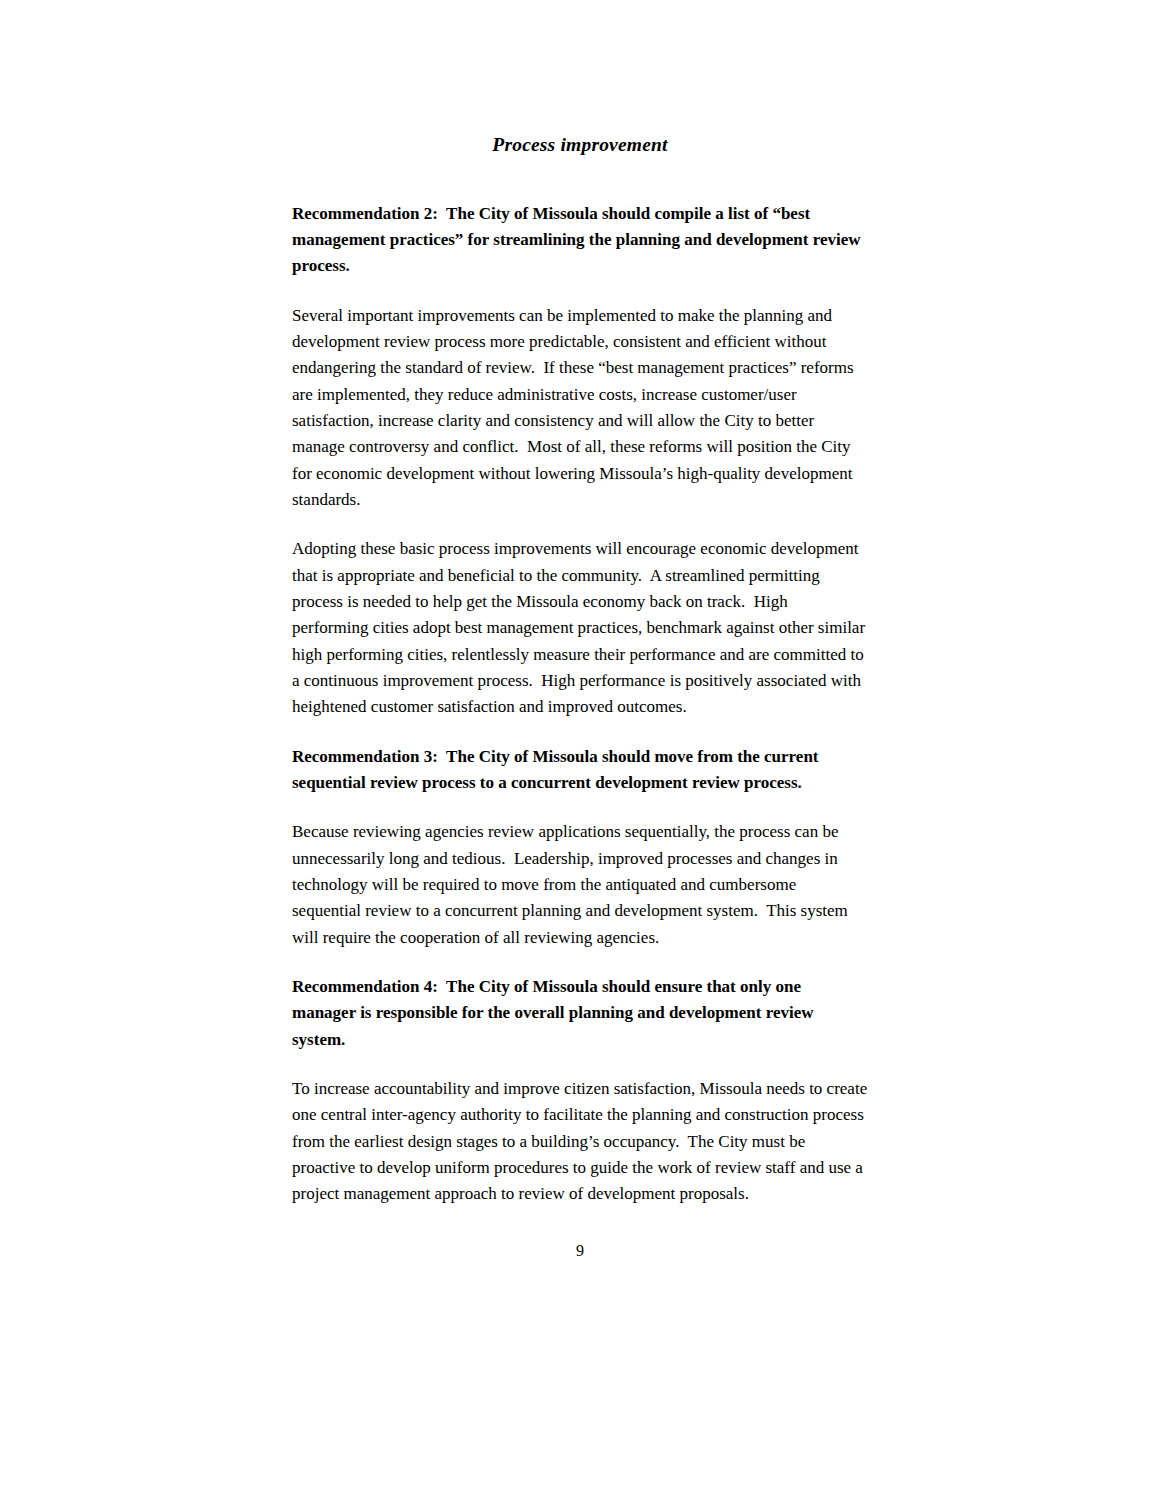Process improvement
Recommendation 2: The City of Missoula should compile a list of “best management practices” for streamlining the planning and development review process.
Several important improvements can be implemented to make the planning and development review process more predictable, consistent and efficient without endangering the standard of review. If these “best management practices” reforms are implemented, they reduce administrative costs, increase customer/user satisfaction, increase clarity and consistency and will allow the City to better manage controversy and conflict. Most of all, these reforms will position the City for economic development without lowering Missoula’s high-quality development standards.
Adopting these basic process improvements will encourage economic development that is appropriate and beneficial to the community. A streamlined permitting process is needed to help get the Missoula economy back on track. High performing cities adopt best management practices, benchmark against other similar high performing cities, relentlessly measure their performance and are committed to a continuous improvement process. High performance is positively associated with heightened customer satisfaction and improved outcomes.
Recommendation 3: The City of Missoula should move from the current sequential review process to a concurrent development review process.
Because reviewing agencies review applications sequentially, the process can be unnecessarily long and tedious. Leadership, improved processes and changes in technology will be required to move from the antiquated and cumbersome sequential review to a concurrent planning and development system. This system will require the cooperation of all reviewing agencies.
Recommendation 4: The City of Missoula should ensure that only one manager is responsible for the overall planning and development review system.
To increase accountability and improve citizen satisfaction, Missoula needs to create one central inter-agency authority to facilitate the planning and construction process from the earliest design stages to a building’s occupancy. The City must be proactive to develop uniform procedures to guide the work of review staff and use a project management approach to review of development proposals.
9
* * *
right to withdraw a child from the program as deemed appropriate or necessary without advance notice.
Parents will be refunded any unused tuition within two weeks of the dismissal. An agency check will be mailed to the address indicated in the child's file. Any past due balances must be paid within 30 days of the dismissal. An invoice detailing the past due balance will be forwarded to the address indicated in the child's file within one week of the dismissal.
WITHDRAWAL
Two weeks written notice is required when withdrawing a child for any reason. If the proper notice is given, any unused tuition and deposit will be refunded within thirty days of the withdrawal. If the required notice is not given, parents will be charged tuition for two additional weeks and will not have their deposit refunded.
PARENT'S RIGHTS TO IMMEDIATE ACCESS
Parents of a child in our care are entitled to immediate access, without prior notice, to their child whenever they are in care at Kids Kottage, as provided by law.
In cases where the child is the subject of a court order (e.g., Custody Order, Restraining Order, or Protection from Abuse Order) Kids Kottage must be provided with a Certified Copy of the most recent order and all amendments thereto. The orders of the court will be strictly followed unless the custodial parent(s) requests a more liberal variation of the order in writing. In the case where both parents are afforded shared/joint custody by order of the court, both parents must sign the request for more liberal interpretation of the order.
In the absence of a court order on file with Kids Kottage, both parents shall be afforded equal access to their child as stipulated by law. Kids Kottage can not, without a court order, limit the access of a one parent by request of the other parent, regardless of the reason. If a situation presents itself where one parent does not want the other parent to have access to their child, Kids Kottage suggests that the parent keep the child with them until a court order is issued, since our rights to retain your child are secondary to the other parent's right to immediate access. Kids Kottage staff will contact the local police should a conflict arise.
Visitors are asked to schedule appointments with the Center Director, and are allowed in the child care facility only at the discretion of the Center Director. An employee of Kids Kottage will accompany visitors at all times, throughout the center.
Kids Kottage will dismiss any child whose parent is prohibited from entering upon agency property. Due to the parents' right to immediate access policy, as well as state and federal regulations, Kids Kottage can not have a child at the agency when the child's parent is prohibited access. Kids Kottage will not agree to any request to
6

- _PROBLEM DESCRIPTION_: Reading down the material above, count how many lines contain the word "staff". Respond with the number by itself.

- _COMPLETED TASK_: 2